As I loaded jars and dishes into a box, I railed against "No Saints Around Here" and it's author.  Kathleen put her hand on my shoulder and said, "so you are comparing the way the author feels to what you felt looking after Nicholas, your child.  But Donna, it's so different caring for a spouse.  In a way, it's much harder, especially when you're older."  I looked at Kathleen, my teacher, and later went home to read again and consider my prejudices.

The thing is, at first I thought "No Saints Around Here" was shaping up to be a glib tale of care given, but with resentment and cynicism.  What I didn't understand was that I was reading the words of a woman/wife/companion who was livid at her loss and flailing with incompetence in the face of the Parkinson's that attacked her life and her love in some new horrible way every day.
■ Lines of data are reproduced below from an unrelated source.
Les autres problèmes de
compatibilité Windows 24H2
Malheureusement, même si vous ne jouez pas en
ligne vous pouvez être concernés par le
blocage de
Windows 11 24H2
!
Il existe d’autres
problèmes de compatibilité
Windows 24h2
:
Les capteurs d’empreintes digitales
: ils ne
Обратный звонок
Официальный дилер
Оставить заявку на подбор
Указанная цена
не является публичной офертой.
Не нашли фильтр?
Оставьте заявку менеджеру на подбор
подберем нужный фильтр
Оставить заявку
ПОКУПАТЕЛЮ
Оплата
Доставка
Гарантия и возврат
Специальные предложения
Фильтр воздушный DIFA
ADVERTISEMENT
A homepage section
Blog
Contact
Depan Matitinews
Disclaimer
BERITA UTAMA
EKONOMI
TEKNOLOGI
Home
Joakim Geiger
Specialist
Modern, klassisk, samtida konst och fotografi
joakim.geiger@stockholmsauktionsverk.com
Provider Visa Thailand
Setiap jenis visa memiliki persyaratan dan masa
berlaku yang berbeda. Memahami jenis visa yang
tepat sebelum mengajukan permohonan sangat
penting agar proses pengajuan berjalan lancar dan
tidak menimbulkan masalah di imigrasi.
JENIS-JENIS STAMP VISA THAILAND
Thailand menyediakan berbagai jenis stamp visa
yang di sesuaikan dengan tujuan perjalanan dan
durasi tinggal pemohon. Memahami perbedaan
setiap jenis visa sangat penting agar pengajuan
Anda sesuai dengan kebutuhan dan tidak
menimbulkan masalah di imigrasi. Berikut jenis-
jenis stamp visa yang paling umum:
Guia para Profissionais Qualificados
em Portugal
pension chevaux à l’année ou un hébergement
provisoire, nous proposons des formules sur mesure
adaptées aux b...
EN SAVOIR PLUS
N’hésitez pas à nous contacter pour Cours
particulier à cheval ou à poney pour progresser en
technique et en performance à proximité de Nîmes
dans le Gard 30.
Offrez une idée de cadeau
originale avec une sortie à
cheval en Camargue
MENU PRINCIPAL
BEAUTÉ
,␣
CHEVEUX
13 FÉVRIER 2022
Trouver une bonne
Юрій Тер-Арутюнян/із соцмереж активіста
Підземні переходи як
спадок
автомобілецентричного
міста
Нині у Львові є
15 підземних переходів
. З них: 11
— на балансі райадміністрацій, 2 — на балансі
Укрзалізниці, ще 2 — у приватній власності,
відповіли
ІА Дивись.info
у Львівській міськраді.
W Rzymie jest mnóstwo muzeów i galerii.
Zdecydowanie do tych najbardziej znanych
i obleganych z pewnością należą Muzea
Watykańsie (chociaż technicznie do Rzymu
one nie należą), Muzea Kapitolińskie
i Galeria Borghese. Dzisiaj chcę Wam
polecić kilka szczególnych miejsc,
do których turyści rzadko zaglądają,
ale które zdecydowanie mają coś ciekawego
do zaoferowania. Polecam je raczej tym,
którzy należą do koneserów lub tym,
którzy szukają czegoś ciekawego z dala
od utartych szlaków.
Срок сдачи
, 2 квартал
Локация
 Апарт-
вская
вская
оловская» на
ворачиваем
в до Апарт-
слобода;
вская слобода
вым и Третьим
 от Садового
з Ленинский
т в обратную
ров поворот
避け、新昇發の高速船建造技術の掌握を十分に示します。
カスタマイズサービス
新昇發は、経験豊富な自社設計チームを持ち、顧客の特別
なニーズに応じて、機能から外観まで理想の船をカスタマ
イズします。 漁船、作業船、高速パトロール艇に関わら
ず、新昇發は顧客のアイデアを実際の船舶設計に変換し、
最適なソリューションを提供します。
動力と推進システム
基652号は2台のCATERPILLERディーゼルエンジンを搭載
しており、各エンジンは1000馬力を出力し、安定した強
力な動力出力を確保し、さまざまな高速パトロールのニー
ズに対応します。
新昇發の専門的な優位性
No, this was a woman who loved her husband James - achingly, desperately, quietly, sadly loved him.  Nearly half-way through the book, the author describes visiting prospective nursing homes with her beloved.  It's almost too painful to read.  No nursing homes are anywhere near worth considering, so life goes on at home.   As James' condition worsens and crises loom on a near-daily basis, Toth writes about a friend's wisdom this way:


     "A devoted Zen disciple, Mimi told me, "My biggest test is when I'm cleaning a toilet.  I turn the task into a meditation.  I pay attention to my work, every gesture, every moment."
     I wish for a touch of Mimi in the morning.  Rather an savor the moment, I often feel as though time has alarmingly telescoped.  I have just finished clearing up after breakfast and now I need to get James into his pyjamas.  Where did the day go?  How did I disappear?  Why am I on this frozen tundra?"

One fascinating tell-tale sign of the journey of the caregiver's heartbreak is the shift in possessive pronouns when the author talks about her home helpers.  At first, she talks about 'our aide', but then I notice she uses "my aide" and finally, "James' aide." As James' disease progresses, Toth reveals her loneliness by becoming subsumed by her beloved's needs and losing the 'our' and 'my' in her language.  Only 'he' remains.

But the reader of "No Saints Around Here" will not have to read subtle signs of the caregiver's emotions - the author tells us everything.  This is a diary, after all.  Toth writes poignantly about the helplessness that every caregiver feels one day or another:

"I feel as though I am about to fall off my balance beam.  I picture every caregiver on one, usually performing with an outward calm, like a confident acrobat, but concealing an inner terror: "What in the world will I do now?"  For many of us, this must require both courage and faith, because I am often dizzy and close to gasping as I edge my way forward.  The balance beam hangs in an enveloping haze."

Yes, Susan Allen Toth, we all DO feel as you did.  In 2012, our family had recently moved from our home in the UK back to Ottawa, Canada.  This is what I wroteDuring the past few months, I described to a friend how I felt about the onslaught of change in my life - “it’s as if someone has removed all the floorboards from my house”, I said. “It’s like I am walking on just the narrow joists and I worry about falling”.

Susan Toth was lucky to have good friends who were kind and generous in sharing their own experience of nursing spouses through Parkinson's. Perhaps Toth's friend Dorothy summed up the truth about caregiving best: "You know, you do what has to be done.  And isn't that maybe the base line?  What it all comes down to?  You love someone, so you do what has to be done."

I changed my mind about this book.  I don't hate it, I love it.  Tonight at dinner, I told my husband that if he ever needed care, I would get out Susan Allen Toth's book as a reference because, I said smiling, "There are No Saints Around Here!"